YOUR ASSIGNMENT:
Present the lines between the one containing "Shop for Our Cause" and the one containing "new generation of swept-win", inclusive, as a numbered list, skipping blank lines and leaving out the pictures.
(Beginning of TASK MATERIAL)
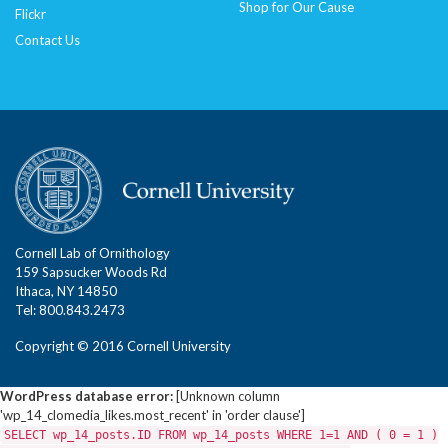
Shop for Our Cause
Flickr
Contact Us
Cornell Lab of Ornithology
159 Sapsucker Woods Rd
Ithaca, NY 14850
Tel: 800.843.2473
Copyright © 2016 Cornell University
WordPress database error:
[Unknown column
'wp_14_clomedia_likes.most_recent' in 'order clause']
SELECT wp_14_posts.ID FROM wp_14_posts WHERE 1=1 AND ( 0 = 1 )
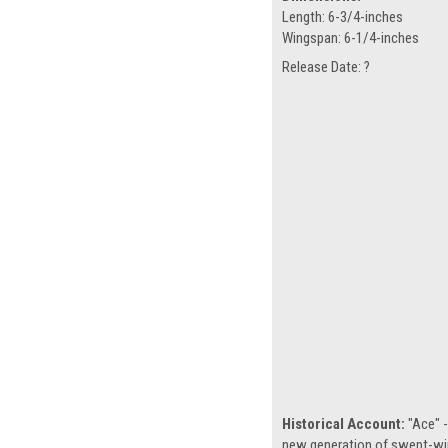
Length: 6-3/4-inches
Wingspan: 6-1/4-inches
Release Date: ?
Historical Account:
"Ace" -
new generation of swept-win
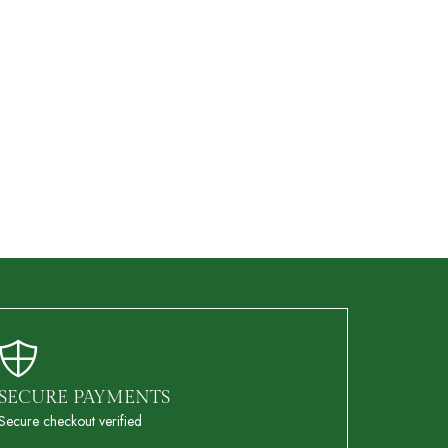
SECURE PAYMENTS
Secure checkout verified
(End of TASK MATERIAL)
(Beginning of TASK MATERIAL)
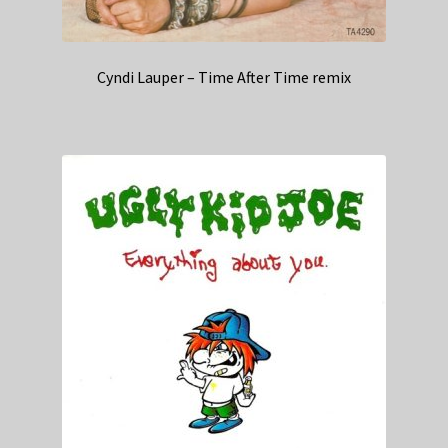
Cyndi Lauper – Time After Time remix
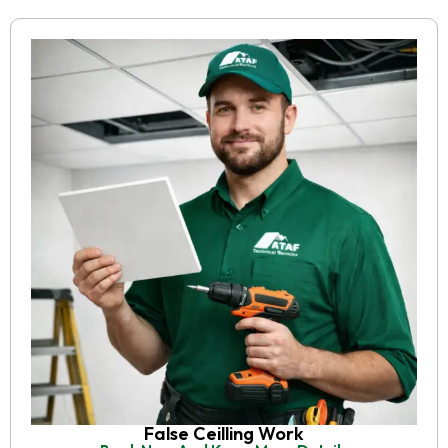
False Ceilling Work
(End of TASK MATERIAL)
(Beginning of TASK MATERIAL)
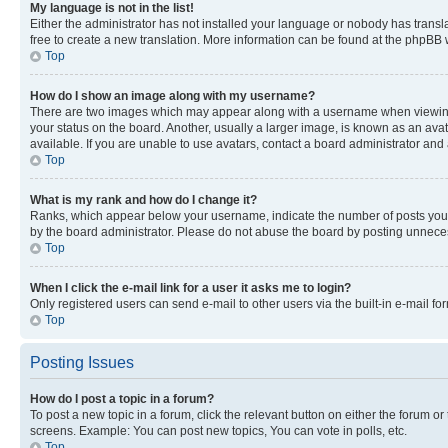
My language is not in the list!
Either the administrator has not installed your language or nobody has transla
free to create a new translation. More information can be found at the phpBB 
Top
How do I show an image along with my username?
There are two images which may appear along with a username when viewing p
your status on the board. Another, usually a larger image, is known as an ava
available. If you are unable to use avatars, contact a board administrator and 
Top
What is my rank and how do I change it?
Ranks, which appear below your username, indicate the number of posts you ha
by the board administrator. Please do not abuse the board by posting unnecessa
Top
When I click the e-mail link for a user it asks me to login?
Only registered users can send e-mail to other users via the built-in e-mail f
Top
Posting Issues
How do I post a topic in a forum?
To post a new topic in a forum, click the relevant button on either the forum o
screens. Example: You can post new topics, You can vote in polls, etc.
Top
(End of TASK MATERIAL)
EXPECTED OUTPUT:
1. Shop for Our Cause
2. Flickr
3. Contact Us
4. Cornell Lab of Ornithology
5. 159 Sapsucker Woods Rd
6. Ithaca, NY 14850
7. Tel: 800.843.2473
8. Copyright © 2016 Cornell University
9. WordPress database error:
10. [Unknown column
11. 'wp_14_clomedia_likes.most_recent' in 'order clause']
12. SELECT wp_14_posts.ID FROM wp_14_posts WHERE 1=1 AND ( 0 = 1 )
13. Length: 6-3/4-inches
14. Wingspan: 6-1/4-inches
15. Release Date: ?
16. Historical Account:
17. "Ace" -
18. new generation of swept-win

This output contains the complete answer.